On other boards there may be a "Reputation" number under the avatar if configured to show. On this board it looks like there is a "user rating" on the profile page which ranks 1 to 5 stars. Mine is just 1 star right now. This may also be something that can be shown under the avatar.

I don't see any reputation button or option on various posts so perhaps only you see it as an admin. I do see the user rating stars when looking at other profiles and appears I can click on them.

Anyway, feel free to move these posts out to the forum support forum if you want.


----------



## David Bott (Jul 12, 2005)

Interesting. See the attachment. Not sure then what this area is used for but if I hover over it reads reputation. It is back to 0 now on that post I had done it on. Not sure if someone else click + or not.

EDIT...It reads VOTE THIS POST UP and VOTE THIS POST DOWN on the buttons. Still no idea what it is for. LOL


----------



## The Merg (Jun 24, 2007)

iptvconn said:


> Interesting. See the attachment. Not sure then what this area is used for but if I hover over it reads reputation. It is back to 0 now on that post I had done it on. Not sure if someone else click + or not.
> 
> EDIT...It reads VOTE THIS POST UP and VOTE THIS POST DOWN on the buttons. Still no idea what it is for. LOL


I get the following when I click on your attachment...

*An Error Occurred*
Sorry, an error occurred. If you are unsure on how to use a feature, or don't know why you got this error message, try looking through the help files for more information.

[#10171] You do not have permission to view this attachment.

- Merg


----------



## bonscott87 (Jan 21, 2003)

Same error here.


----------



## bonscott87 (Jan 21, 2003)

Now, the vote post up and down...not sure but in a lot of commenting systems or even a site like Digg if enough comments get a vote down then it won't appear in the thread unless the person specifically clicks it to see it. I hate those things so if that's what it is I would want to turn that feature off because it sounds a bit dumb for a regular forum.

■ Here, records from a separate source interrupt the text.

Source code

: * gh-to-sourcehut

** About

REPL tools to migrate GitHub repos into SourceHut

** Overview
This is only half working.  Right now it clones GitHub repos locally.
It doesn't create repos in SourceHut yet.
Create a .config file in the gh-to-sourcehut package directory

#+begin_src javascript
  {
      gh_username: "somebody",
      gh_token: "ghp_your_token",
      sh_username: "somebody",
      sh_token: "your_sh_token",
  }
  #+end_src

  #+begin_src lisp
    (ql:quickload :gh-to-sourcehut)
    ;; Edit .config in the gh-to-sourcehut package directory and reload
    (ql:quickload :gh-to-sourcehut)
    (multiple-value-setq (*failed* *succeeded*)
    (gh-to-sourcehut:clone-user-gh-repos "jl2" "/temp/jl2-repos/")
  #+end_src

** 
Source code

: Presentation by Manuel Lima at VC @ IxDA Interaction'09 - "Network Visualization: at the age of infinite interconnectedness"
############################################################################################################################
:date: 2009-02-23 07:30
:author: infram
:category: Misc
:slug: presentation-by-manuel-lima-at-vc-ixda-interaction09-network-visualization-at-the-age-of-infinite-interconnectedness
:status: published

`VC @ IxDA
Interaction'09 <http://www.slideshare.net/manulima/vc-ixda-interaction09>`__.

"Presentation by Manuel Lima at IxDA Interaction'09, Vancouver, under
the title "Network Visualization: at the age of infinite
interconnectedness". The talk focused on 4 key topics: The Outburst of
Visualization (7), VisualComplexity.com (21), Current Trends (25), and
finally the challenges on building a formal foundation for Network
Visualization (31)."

EDIT: Well I actually used the googles and found the homepage for this board software. It looks like it is indeed a reputation system for users. So you can give or take away rep to posters based on individual posts. It's another thing I personally don't like because frankly it's useless information to me. I know when a user is full of @#[email protected]#, I don't need a reputation system to tell me that.


----------



## Chris Blount (Jun 22, 2001)

The Merg said:


> I get the following when I click on your attachment...
> 
> *An Error Occurred*
> Sorry, an error occurred. If you are unsure on how to use a feature, or don't know why you got this error message, try looking through the help files for more information.
> ...


This should be fixed now.



bonscott87 said:


> Now, the vote post up and down...not sure but in a lot of commenting systems or even a site like Digg if enough comments get a vote down then it won't appear in the thread unless the person specifically clicks it to see it. I hate those things so if that's what it is I would want to turn that feature off because it sounds a bit dumb for a regular forum.
> 
> EDIT: Well I actually used the googles and found the homepage for this board software. It looks like it is indeed a reputation system for users. So you can give or take away rep to posters based on individual posts. It's another thing I personally don't like because frankly it's useless information to me. I know when a user is full of @#[email protected]#, I don't need a reputation system to tell me that.


I have been meaning to turn that off. The reputation system shouldn't be working anymore.


----------